A horizontal VHF dipole above a (presumably metallic) car roof is not a good idea. Because the car roof is relatively large relative to wavelength, and is a good conductor, you will get a lot of RF current in it through capacitive and inductive coupling. This isn't a bad thing in itself, but because the geometry of your car isn't designed as an antenna, the result will be difficult to predict and probably not very good.
Here's one problem: if we think of the car roof as an infinite conductive plane (just a rough approximation of reality), it will make an image antenna. If your dipole is very close to the roof, then this image antenna will cancel most of your antenna's radiation. As you get it higher you will get less cancellation, but most of the radiation will be up, towards the sky. When you get it to half a wavelength high, then this is no longer a problem, but then why not just use a mag-mount vertical, which is just as tall? For a vertical, the ground plane and resulting image antenna is a good thing.
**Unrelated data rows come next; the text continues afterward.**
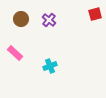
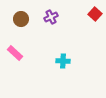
red square: rotated 32 degrees counterclockwise
purple cross: moved 2 px right, 3 px up; rotated 24 degrees clockwise
cyan cross: moved 13 px right, 5 px up; rotated 24 degrees clockwise
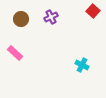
red square: moved 2 px left, 3 px up
cyan cross: moved 19 px right, 4 px down; rotated 24 degrees clockwise
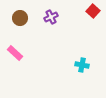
brown circle: moved 1 px left, 1 px up
cyan cross: rotated 16 degrees counterclockwise
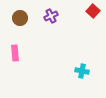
purple cross: moved 1 px up
pink rectangle: rotated 42 degrees clockwise
cyan cross: moved 6 px down
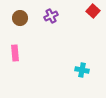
cyan cross: moved 1 px up
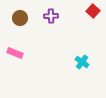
purple cross: rotated 24 degrees clockwise
pink rectangle: rotated 63 degrees counterclockwise
cyan cross: moved 8 px up; rotated 24 degrees clockwise
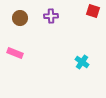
red square: rotated 24 degrees counterclockwise
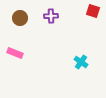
cyan cross: moved 1 px left
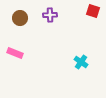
purple cross: moved 1 px left, 1 px up
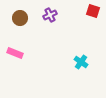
purple cross: rotated 24 degrees counterclockwise
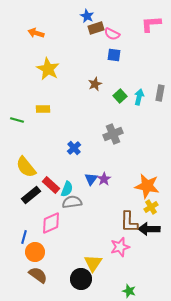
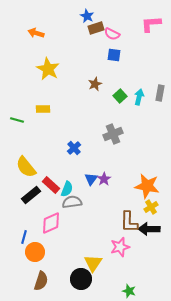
brown semicircle: moved 3 px right, 6 px down; rotated 72 degrees clockwise
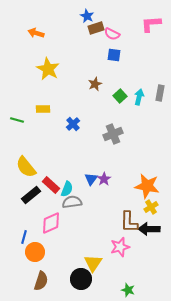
blue cross: moved 1 px left, 24 px up
green star: moved 1 px left, 1 px up
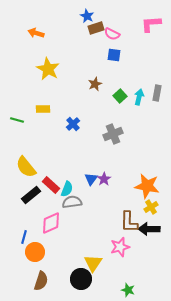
gray rectangle: moved 3 px left
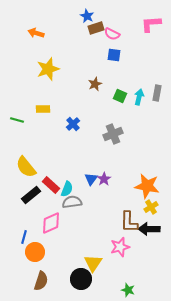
yellow star: rotated 25 degrees clockwise
green square: rotated 24 degrees counterclockwise
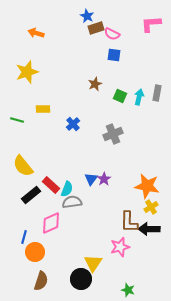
yellow star: moved 21 px left, 3 px down
yellow semicircle: moved 3 px left, 1 px up
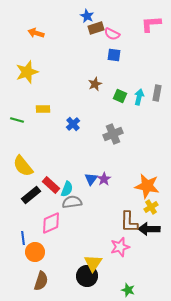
blue line: moved 1 px left, 1 px down; rotated 24 degrees counterclockwise
black circle: moved 6 px right, 3 px up
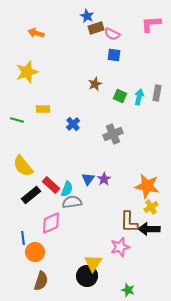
blue triangle: moved 3 px left
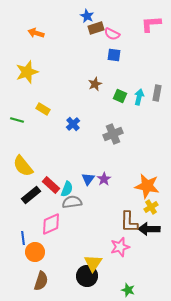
yellow rectangle: rotated 32 degrees clockwise
pink diamond: moved 1 px down
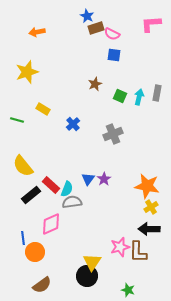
orange arrow: moved 1 px right, 1 px up; rotated 28 degrees counterclockwise
brown L-shape: moved 9 px right, 30 px down
yellow triangle: moved 1 px left, 1 px up
brown semicircle: moved 1 px right, 4 px down; rotated 36 degrees clockwise
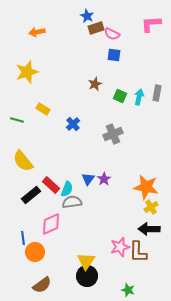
yellow semicircle: moved 5 px up
orange star: moved 1 px left, 1 px down
yellow triangle: moved 6 px left, 1 px up
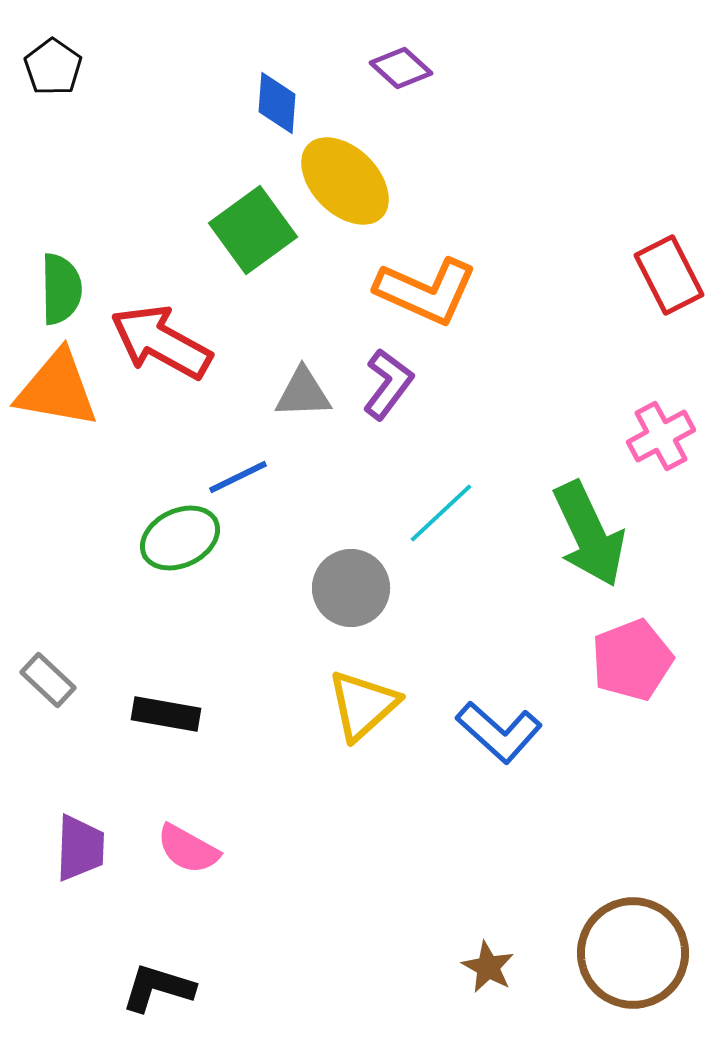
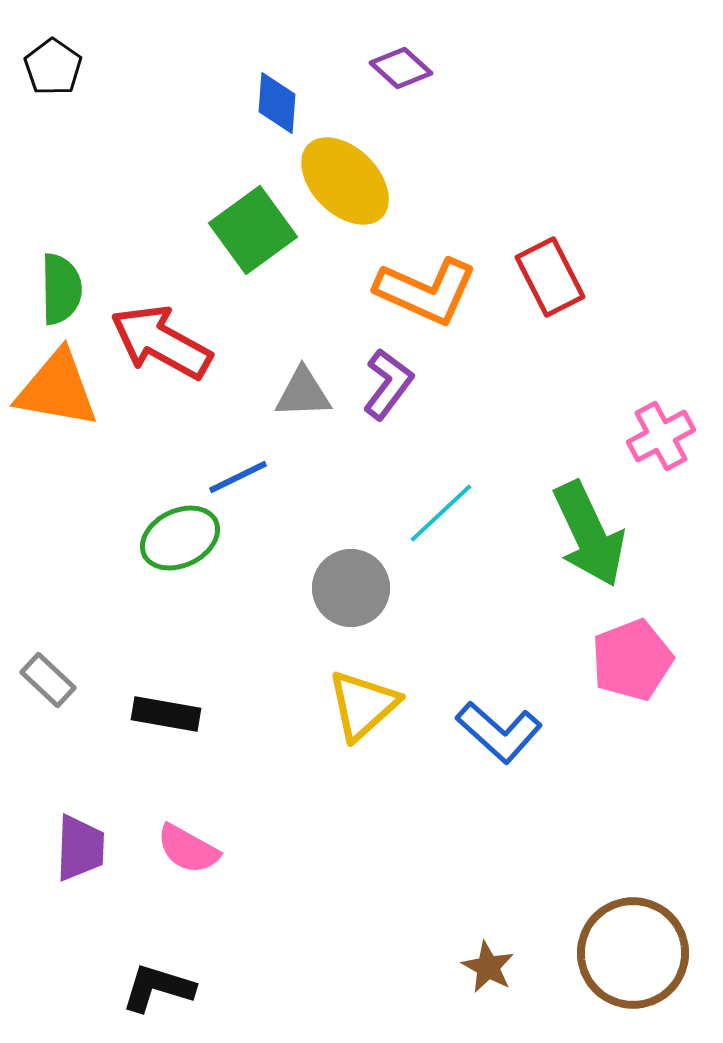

Of course your car isn't an infinite plane. RF currents will flow all over the car body, and probably you will get a lot of radiation from slot antennas formed by seams in the car body. The trouble is we don't know what they will be. They probably won't offer a good match to your 50Ω coax.
Also, the polarization could be anything. By convention, FM on VHF uses vertical polarization. If you happen to radiate with horizontal radiation, you will only be heard by most people through paths that rotate your polarization. In practice, this means a loss on the order of 30dB. Radiation from your car body probably won't be entirely horizontal, so it may not be so bad, but most likely, it won't be so good.
Another issue may be the electronics in your car. With the dipole laying against the car body (anywhere), the coupling between the dipole and the car body is so good you might as well have soldered the feedline directly to the car body and skipped the dipole. It's obvious then how much RF current is in the car body, and all the wiring attached to it. Automotive electronics are usually pretty robustly engineered, but I'm not sure I'd trust them to work with an RF transmitter hooked up to them.